* _PASSAGE SHOWN_
# # # # # # #
Skip to main content
ARS Home » Midwest Area » Columbus, Ohio » Soil Drainage Research » Research » Publications at this Location » Publication #370402

Research Project: Agricultural Water Management in Poorly Drained Midwestern Agroecosystems

Location: Soil Drainage Research

Title: Legacy phosphorus concentration-discharge relationships in surface runoff and tile drainage from Ohio crop fields

item Osterholz, William - Will
item Hanrahan, Brittany
item King, Kevin

Submitted to: Journal of Environmental Quality
Publication Type: Peer Reviewed Journal
Publication Acceptance Date: 3/4/2020
Publication Date: 3/31/2020
Citation: Osterholz, W.R., Hanrahan, B.R., King, K.W. 2020. Legacy phosphorus concentration-discharge relationships in surface runoff and tile drainage from Ohio crop fields. Journal of Environmental Quality. 49(3):675-687.

Interpretive Summary: Agricultural soils contain phosphorus from past fertilizer applications, also called legacy phosphorus. Surface runoff and tile drainage from agricultural fields can transport this legacy phosphorus to waterbodies where it causes harmful algae blooms. Additional understanding of the dynamics of this legacy phosphorus loss may improve the development and implementation of mitigation strategies. This study established relationships between legacy phosphorus concentrations and the daily amount of flow via surface runoff and subsurface tile drainage across 41 fields in northwest Ohio. For both surface runoff and tile discharge the concentration of legacy phosphorus increased as the flow rate increased. Second, phosphorus concentrations in tile drainage highly variable over the course of the monitoring, but were less variable in surface runoff. Overall this work shows that high daily flows caused by large precipitation events increased the concentration of legacy phosphorus leaving agricultural fields, and that transportation of legacy phosphorus through tile drains changes dramatically over time. This work provides insight into the drivers of harmful algae blooms in Lake Erie, and points to directions for future research efforts, particularly investigating the causes of changes in phosphorus concentrations in tile drainage.
# # # # # # #
(Collected data)
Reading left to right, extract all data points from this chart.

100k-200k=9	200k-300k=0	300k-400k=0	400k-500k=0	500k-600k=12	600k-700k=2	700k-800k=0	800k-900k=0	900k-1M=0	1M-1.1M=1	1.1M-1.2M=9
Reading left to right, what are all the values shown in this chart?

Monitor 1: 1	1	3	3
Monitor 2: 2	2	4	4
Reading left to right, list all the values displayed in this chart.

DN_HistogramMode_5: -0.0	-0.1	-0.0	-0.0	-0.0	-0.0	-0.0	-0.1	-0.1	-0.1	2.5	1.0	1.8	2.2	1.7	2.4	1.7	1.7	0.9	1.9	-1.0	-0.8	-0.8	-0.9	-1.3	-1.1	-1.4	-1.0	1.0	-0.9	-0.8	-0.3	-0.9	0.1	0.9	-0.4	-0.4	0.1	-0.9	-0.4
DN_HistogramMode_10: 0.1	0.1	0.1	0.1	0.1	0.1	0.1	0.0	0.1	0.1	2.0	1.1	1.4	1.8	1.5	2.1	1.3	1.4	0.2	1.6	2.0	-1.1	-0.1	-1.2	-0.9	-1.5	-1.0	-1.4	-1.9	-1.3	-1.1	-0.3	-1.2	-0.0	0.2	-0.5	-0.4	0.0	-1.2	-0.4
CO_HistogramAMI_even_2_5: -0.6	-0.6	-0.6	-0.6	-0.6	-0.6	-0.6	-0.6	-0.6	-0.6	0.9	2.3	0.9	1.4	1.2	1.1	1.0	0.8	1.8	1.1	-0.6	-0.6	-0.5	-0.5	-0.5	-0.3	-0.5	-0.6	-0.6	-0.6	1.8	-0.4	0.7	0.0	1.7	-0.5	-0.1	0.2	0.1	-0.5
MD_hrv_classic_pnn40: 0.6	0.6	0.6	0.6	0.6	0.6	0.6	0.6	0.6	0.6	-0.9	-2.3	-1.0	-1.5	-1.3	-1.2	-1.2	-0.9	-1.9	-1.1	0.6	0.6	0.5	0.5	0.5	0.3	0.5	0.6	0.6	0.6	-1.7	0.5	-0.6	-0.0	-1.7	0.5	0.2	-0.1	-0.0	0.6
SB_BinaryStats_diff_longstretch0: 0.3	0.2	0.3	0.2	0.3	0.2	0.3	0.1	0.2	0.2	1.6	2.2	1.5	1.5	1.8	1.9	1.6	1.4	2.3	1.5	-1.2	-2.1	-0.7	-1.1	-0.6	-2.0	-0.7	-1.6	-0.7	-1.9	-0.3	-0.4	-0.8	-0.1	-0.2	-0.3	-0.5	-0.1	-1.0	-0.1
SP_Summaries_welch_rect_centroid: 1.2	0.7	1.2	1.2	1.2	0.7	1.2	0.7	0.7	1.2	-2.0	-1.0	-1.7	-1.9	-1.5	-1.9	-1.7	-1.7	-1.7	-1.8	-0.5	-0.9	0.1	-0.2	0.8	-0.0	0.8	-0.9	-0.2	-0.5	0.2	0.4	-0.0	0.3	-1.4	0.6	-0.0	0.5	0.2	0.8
# # # # # # #
* _TASK INSTRUCTIONS_
A) According to the legacy phosphorus publication page, across how many fields in northwest Ohio did the study establish its relationships?
B) Duplicate the part of the legacy phosphorus publication page starting at "Submitted to: Journal" and ending at "Environmental Quality. 49(3):675-687.".

* _ANSWERS GIVEN_
A) 41 fields

B)
Submitted to: Journal of Environmental Quality
Publication Type: Peer Reviewed Journal
Publication Acceptance Date: 3/4/2020
Publication Date: 3/31/2020
Citation: Osterholz, W.R., Hanrahan, B.R., King, K.W. 2020. Legacy phosphorus concentration-discharge relationships in surface runoff and tile drainage from Ohio crop fields. Journal of Environmental Quality. 49(3):675-687.